Work instructions: How many lines of the data include the string "scale"? State that number alone.

::::::

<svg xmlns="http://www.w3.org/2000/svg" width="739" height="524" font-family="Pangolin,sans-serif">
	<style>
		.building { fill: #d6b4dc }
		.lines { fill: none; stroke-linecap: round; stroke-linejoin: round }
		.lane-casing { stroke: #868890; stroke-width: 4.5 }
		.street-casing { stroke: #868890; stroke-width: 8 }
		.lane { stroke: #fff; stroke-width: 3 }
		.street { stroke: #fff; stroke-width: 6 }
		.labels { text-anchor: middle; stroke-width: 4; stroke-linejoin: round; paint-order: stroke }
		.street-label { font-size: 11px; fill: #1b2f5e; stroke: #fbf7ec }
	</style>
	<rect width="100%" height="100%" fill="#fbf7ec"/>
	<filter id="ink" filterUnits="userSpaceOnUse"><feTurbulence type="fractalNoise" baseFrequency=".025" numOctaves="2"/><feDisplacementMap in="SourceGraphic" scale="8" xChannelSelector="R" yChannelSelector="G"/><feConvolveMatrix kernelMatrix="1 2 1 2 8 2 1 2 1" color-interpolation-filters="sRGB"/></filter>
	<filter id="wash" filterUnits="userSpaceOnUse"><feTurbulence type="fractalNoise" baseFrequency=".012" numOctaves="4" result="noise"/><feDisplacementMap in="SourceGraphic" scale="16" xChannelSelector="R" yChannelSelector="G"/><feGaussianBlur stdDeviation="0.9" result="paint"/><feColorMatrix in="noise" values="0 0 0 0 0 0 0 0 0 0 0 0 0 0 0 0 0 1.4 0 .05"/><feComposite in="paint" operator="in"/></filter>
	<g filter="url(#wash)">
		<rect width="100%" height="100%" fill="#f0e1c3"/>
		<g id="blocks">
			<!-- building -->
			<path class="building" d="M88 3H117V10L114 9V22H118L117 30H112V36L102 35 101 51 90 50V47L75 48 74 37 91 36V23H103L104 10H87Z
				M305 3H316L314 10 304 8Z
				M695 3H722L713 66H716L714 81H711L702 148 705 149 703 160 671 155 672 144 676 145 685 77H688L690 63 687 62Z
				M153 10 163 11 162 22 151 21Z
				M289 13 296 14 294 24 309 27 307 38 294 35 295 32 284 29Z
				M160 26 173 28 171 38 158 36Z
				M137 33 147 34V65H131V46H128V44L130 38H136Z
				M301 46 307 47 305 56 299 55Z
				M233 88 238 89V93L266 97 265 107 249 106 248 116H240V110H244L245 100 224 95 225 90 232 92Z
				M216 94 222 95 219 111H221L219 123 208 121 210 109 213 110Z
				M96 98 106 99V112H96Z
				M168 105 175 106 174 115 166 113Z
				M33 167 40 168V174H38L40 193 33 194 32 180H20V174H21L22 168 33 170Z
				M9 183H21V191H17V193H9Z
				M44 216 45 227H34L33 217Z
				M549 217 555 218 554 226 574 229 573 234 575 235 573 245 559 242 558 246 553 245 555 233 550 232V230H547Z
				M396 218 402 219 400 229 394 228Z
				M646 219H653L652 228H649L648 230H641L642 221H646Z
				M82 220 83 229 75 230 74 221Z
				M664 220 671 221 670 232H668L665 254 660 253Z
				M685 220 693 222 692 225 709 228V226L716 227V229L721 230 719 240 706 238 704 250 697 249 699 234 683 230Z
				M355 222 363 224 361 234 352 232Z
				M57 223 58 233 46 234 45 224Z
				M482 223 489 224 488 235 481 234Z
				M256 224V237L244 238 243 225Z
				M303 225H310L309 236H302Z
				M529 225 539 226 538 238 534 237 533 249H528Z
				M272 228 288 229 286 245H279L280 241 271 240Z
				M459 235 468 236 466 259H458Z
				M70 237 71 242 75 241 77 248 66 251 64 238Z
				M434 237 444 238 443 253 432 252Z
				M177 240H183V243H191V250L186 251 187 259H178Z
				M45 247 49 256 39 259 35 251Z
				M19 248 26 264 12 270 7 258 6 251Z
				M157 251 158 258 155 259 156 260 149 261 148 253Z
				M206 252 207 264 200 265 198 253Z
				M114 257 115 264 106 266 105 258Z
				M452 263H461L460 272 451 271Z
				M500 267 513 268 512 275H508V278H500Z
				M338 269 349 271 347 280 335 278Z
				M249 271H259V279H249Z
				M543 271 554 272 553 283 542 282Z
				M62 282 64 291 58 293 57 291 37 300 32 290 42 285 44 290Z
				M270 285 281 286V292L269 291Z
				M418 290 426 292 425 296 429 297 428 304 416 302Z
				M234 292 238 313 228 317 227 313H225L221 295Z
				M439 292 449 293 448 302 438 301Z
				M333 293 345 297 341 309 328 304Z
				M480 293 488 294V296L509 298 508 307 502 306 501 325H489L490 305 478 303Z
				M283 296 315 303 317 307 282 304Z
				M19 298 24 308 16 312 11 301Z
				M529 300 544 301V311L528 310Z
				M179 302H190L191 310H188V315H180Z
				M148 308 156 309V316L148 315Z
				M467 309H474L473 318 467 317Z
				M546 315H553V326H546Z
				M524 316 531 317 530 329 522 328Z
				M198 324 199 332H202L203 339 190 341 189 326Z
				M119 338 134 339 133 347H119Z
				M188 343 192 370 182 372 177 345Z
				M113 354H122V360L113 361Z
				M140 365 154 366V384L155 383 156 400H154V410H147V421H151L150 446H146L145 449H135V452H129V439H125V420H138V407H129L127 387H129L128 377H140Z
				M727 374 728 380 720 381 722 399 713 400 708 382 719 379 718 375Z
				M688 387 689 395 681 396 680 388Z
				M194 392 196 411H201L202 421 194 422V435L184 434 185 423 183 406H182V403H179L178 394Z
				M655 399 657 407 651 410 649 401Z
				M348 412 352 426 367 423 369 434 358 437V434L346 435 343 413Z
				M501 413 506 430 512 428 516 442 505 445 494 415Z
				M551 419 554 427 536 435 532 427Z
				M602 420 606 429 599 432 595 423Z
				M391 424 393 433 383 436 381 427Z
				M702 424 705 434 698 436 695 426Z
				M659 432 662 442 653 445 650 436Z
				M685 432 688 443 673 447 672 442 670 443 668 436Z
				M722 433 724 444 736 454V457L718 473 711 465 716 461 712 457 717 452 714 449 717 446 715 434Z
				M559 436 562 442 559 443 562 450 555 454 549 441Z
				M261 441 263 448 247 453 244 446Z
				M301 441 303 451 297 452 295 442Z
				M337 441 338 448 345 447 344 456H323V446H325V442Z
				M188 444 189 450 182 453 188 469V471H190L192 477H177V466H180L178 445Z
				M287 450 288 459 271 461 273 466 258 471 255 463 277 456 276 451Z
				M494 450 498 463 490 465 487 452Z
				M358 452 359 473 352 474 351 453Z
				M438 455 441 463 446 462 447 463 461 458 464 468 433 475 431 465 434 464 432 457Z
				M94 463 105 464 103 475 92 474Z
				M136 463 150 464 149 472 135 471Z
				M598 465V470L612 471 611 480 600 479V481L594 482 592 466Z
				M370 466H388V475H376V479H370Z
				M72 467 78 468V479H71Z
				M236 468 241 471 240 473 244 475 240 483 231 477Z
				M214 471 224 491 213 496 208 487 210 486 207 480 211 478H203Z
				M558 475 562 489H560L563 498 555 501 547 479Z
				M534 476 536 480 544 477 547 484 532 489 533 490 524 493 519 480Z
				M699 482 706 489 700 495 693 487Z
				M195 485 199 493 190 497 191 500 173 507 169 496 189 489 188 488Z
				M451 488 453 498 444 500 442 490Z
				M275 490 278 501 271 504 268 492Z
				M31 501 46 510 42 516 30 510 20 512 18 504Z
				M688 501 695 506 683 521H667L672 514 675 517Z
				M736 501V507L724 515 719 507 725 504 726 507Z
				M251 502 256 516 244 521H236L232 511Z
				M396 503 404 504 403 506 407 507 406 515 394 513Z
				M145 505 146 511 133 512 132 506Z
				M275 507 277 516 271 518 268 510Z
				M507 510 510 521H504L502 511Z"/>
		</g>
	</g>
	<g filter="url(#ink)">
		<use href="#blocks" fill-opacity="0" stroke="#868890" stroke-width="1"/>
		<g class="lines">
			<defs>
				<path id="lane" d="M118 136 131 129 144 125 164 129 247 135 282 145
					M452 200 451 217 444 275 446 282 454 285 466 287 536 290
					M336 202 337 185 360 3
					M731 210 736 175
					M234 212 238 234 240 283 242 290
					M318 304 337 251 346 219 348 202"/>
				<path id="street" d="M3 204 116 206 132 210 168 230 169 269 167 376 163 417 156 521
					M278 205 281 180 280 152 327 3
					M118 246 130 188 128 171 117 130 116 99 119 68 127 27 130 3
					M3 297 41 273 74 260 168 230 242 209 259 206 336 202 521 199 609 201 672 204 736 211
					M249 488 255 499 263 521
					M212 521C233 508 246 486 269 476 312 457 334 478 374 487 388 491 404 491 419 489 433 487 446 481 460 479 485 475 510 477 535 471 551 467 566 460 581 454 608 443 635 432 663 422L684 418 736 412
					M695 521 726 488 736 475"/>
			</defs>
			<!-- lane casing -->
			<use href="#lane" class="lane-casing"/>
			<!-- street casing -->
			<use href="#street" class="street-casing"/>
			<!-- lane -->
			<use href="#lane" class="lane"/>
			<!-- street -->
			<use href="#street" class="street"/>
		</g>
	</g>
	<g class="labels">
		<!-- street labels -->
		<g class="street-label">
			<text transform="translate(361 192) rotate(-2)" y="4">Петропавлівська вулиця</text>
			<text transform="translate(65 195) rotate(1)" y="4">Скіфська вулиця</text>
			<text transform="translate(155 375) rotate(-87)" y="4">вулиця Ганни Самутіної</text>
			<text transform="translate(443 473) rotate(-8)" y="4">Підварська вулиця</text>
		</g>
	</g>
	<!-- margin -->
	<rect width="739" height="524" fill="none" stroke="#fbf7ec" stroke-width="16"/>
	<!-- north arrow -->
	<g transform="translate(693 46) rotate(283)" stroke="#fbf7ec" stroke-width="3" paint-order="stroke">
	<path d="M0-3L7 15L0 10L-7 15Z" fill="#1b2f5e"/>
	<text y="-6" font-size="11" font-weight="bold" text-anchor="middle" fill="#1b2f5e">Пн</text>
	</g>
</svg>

::::::

Exercise response: 2